The interface to work with MINE is a little clumsy, but this will do it. (Be sure to have the R package `rJava`

installed.)

`df <- data.frame(x, y) write.csv(df, "data.csv", row.names = FALSE) source("MINE.r") MINE("data.csv", "all.pairs")`

`## ********************************************************* ## MINE version 1.0.1d ## Copyright 2011 by David Reshef and Yakir Reshef. ## ## This application is licensed under a Creative Commons ## Attribution-NonCommercial-NoDerivs 3.0 Unported License. ## See ## http://creativecommons.org/licenses/by-nc-nd/3.0/ for ## more information. ## ********************************************************* ## ## ## input file = data.csv ## analysis style = allpairs ## results file name = 'data.csv,allpairs,cv=0.0,B=n^0.6,Results.csv' ## print status frequency = every 100 variable pairs ## status file name = 'data.csv,allpairs,cv=0.0,B=n^0.6,Status.txt' ## alpha = 0.6 ## numClumpsFactor = 15.0 ## debug level = 0 ## required common values fraction = 0.0 ## garbage collection forced every 2147483647 variable pairs ## reading in dataset... ## done. ## Analyzing... ## 1 calculating: "y" vs "x"... ## 1 variable pairs analyzed. ## Sorting results in descending order... ## done. printing results ## Analysis finished. See file "data.csv,allpairs,cv=0.0,B=n^0.6,Results.csv" for output`

`results <- read.csv("data.csv,allpairs,cv=0.0,B=n^0.6,Results.csv") t(results)`

`## [,1] ## X.var "y" ## Y.var "x" ## MIC..strength. "0.6545" ## MIC.p.2..nonlinearity. "0.6544" ## MAS..non.monotonicity. "0.04643" ## MEV..functionality. "0.3449" ## MCN..complexity. "5.977" ## Linear.regression..p. "-0.008817"`

The result is that the MIC for this case is 0.6545, and the relation is highly non-linear. It isn’t clear that 0.65 is the ‘right’ answer for a circle, but it does provide more indication of a relationship than a correlation coefficient of zero does.

A perfectly circular relationship will have mutual information = infinity and MIC = 1.

Well, you know, that seems reasonable – but the number that pops out of the reference implementation is 0.65. Do you think it’s a problem with the implementation, or in some choice in the definition of MIC that the authors started from? Another point mentioned on Gelman’s blog is that people might want to see a measure of the relation between two variables as the degree to which you can predict one if you know the other. In the case of a circle, you can predict perfectly (given the circle) but you need two guesses – which is why I said it isn’t clear what the result should really be.

The degree to which you can predict one variable if you know the other is quantified uniquely by mutual information. This is covered well in Cover and Thomas, “Elements of Information Theory”, chapters 2 and 6. There are infinity bits of mutual information for the circle relationship because, if you know x exactly, you can predict an infinite number of digits of y, though not the sign of y (conceptually it’s like infinity – 1 bits).
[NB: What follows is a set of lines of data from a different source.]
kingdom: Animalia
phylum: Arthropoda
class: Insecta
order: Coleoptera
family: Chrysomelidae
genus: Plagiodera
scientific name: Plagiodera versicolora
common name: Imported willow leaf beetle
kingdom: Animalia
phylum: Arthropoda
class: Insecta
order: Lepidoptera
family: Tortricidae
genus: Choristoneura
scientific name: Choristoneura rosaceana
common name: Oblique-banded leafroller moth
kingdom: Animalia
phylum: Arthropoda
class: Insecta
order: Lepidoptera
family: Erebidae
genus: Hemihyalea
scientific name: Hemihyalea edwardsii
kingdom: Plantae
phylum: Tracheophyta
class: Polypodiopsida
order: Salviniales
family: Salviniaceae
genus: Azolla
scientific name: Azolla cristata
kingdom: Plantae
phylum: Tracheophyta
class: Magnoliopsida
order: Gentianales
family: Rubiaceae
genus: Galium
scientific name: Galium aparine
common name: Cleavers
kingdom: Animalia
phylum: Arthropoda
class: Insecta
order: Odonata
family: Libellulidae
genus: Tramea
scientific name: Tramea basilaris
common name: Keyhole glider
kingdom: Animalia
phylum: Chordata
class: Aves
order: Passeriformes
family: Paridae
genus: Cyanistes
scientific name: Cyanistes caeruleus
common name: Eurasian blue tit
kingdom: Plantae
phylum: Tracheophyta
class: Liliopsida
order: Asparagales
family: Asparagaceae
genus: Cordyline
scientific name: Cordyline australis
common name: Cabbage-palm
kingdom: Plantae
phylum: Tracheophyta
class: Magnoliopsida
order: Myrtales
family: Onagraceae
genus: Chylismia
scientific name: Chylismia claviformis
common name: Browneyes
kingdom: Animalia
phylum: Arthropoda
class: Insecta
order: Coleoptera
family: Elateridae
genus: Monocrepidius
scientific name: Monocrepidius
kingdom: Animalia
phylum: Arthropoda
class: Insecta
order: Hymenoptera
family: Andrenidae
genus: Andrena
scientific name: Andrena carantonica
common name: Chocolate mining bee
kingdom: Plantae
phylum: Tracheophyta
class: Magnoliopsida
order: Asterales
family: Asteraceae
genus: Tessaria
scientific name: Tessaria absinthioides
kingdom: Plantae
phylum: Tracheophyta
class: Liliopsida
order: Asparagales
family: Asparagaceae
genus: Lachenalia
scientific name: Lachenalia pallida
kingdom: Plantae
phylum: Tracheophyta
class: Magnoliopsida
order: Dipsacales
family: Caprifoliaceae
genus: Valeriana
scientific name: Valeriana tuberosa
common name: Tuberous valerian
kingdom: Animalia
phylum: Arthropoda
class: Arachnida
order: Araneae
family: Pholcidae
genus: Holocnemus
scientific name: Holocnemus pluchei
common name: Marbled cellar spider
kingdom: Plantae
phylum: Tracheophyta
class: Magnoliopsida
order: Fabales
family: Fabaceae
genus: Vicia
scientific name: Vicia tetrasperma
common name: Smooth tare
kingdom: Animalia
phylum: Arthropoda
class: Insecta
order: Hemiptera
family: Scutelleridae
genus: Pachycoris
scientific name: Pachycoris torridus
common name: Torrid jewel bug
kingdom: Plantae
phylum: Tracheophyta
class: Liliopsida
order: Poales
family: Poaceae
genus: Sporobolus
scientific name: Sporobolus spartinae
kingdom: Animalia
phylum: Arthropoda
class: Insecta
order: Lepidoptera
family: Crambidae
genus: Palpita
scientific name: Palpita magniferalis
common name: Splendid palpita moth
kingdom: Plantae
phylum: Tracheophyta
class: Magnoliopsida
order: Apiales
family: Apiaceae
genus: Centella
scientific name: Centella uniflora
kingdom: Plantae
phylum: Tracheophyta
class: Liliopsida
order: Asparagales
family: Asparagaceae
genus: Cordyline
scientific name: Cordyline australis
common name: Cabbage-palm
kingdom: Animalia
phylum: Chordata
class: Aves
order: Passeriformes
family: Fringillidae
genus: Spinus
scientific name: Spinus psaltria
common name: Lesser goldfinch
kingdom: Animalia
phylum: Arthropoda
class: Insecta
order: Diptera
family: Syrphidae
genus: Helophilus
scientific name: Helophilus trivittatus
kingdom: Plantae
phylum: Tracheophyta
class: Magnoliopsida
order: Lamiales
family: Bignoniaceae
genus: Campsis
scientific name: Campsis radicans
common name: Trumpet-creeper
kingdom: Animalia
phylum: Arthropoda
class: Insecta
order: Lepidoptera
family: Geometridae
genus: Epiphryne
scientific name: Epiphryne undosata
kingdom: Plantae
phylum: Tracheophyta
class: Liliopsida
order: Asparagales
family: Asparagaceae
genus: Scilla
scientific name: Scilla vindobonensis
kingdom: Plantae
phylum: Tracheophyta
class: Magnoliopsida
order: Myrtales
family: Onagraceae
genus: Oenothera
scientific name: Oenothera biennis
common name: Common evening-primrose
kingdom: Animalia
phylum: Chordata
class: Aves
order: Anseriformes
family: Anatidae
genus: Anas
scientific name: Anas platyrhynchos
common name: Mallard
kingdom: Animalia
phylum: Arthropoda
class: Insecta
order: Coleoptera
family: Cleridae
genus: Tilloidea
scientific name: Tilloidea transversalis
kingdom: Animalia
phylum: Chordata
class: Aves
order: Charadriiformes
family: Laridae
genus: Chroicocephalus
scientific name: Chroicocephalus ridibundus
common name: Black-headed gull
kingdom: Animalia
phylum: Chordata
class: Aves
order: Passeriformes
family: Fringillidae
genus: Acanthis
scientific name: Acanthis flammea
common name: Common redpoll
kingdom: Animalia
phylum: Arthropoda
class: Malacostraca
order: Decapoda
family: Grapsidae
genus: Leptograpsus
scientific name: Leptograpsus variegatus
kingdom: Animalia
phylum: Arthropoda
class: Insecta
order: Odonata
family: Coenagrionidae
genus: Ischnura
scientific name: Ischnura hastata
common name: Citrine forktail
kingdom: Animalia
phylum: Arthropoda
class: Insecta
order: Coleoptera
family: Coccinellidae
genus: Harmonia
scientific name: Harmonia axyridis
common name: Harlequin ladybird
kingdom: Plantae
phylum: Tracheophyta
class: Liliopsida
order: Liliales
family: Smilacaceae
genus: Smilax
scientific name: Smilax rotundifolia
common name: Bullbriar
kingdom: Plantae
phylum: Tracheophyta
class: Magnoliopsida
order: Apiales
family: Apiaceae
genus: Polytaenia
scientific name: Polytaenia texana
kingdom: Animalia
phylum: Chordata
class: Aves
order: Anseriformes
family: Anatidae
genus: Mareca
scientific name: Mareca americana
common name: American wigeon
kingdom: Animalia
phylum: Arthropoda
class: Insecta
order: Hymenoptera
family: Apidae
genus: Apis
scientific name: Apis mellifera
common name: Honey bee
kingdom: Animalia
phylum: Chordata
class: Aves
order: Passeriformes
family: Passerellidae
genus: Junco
Personally, I cannot envision a situation in which using MIC would make sense. It’s just a messed up version of mutual information.

Is it relevant that the sign is in some sense the most significant bit, and a reasonable measure of prediction error will be greatly affected by this one bit? By analogy, if I can predict stock market movement perfectly, except I can only get 50/50 odds for the sign, it’s certainly interesting, but really hardly useful at all.

If you could predict stock market variation perfectly up to an unknown sign, you could still make lots of money. You’d just need a complicated investment strategy. Same goes with digits in a number. No single digit is, inherently, no more or less important than any other. Some are just known better than others. Actually, the specific values of a variable is irrelevant for computing mutual information; all that matters is how distinguishable variables are from one another. This is a fundamental aspect of information theory.

I guess the stock market analogy doesn’t go very far! It still seems to me that regardless of information theory, which I think is quite interesting, in practice some digits are more important than others. The important ones tend to be the ones to the left. The sign is often quite important. But I have to defer to your expertise regarding mutual information. How should I calculate the mutual information for the example above?